CAMDEN, N.J. – While most college students encounter beer from the business end of a bottle, Barbara Bickart’s M.B.A. class has been taking a look at the business of getting new beer into a buyer’s hand.

Specifically, the students conducted a target-market study for Windhoek Lager, a beer made in Namibia. Rutgers has been involved in projects in the southern African nation for the last decade.

Before a group of invited guests, including two beer distributors, five students in the master’s of business administration program presented their findings in the Octagon Room at the school’s student center.

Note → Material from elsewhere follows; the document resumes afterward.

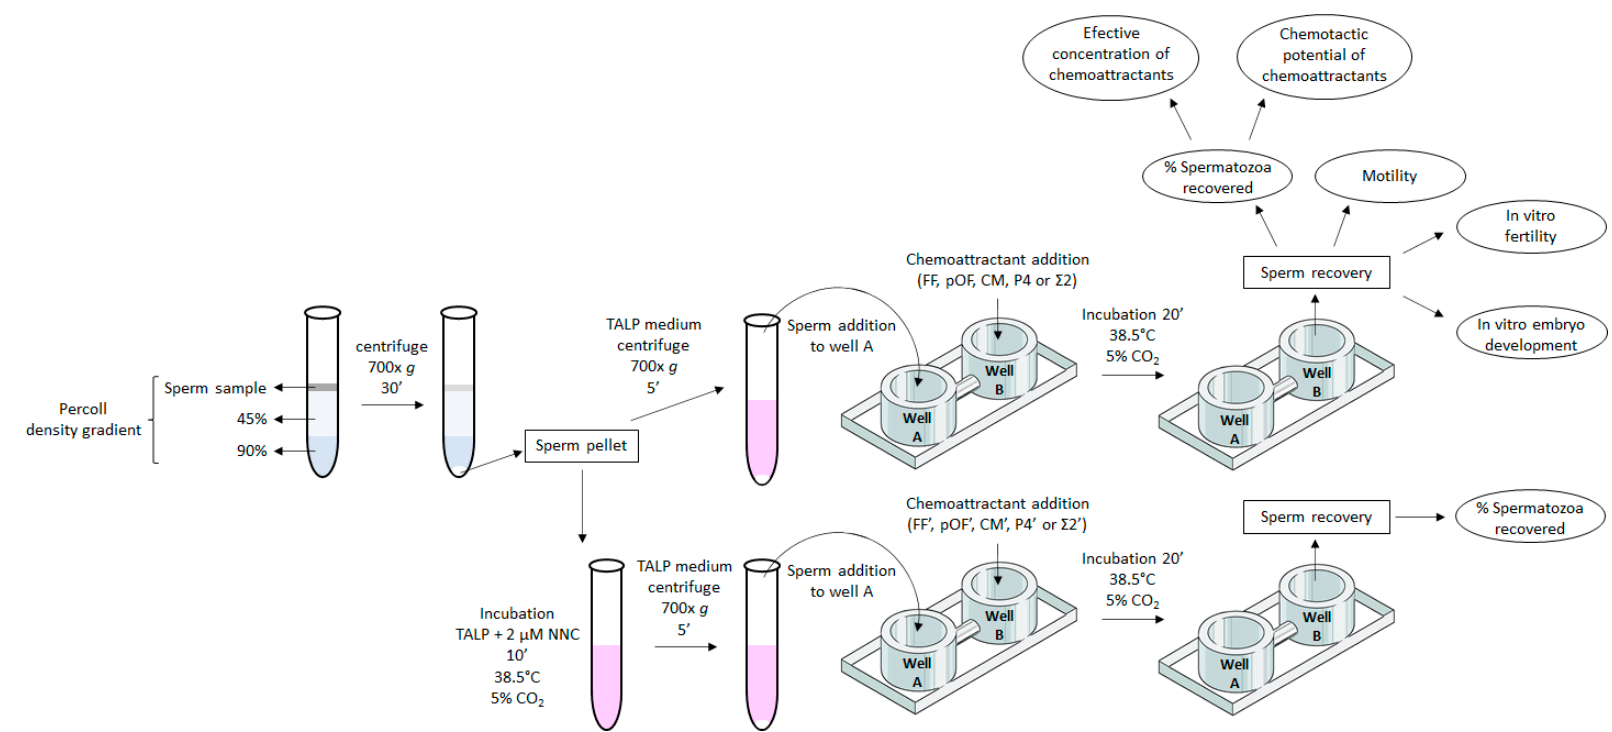
Figure 1. Diagram of the experimental design. Boar ejaculated spermatozoa were separated from seminal plasma by centrifugation on a discontinuous density gradient (Percoll). The pellet was resuspended in TALP medium supplemented or not with 2 µM of the CatSper inhibitor NNC 55-0396 (NNC). Spermatozoa resuspended in TALP + NNC were incubated for 10 min (38.5 °C, 5% CO 2 ). Chemotactic chamber was loaded with 500 µL TALP medium per well. Chemoattractants were added to well B of the chemotactic chamber (in different concentrations depending on the experiment). Sperm samples in fresh TALP were centrifuged 700× g , 5 min and added to the well A of the chamber. The chemotactic system was incubated for 20 min (38.5 °C, 5% CO 2 ). Spermatozoa recovered in well B were analyzed: % of spermatozoa recovered, motility, in vitro fertility, and in vitro development of blastocyst [just for spermatozoa selected by follicular fluid (FF)]. With the % of spermatozoa recovered in well B, it was also determined the effective concentration of chemoattractants (lowest concentration of chemoattractant that attracted the highest proportion of spermatozoa), and the chemotactic potential of chemoattractants [comparison of the most effective concentra- tion of chemoattractants through the % of spermatozoa recovered in well B attracted by each chemoattractant and a combination of them ( Σ )].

With Renee DiCiano of Washington Township, Gloucester County, leading off, the students told how they had surveyed 119 Philadelphia-area people who had drunk imported beer in the last year and asked them about their beer-consumption habits and their attitudes about imported brews, among other things.

They learned that – at least in their mostly under-30 survey group – Corona from Mexico and Heineken from the Netherlands were the favorite imports, and that Germany, Ireland and the Netherlands had the best brewing reputations.More than two-thirds said they drank imported beer mainly for the taste. They said most imported beers were consumed in bars and at parties.

The students conducted the survey without sampling Windhoek until they took a test taste when their work had ended.

“I liked it,” said DiCiano, who described herself as a Corona drinker.

Jeffrey Hirschoff of Albany, N.Y., who said he was not a big beer drinker, compared it to Yuengling, which is brewed in Pottsville, Pa.

John Lestaris, a student from Greece who is used to quaffing German-style brews, disagreed.

Dominic A. Origlio, president of Antonio Origlio Inc. of Philadelphia, and Charles W. Kramer, president of Kramer Beverage Co. of Egg Harbor, Atlantic County, said the students’ findings about Corona and Heineken were supported in the market.But they were disappointed that the students were not able to conduct taste tests of Windhoek in the marketplace.

Kramer said imported beers accounted for about 10 percent of the sales in the Philadelphia-South Jersey market, a figure slightly above the national average but far behind the 30 percent share in the New York-North Jersey market.

Origlio said that dozens of imported beers entered the market every month but that their monthly sales “don’t equal one day of Heineken.”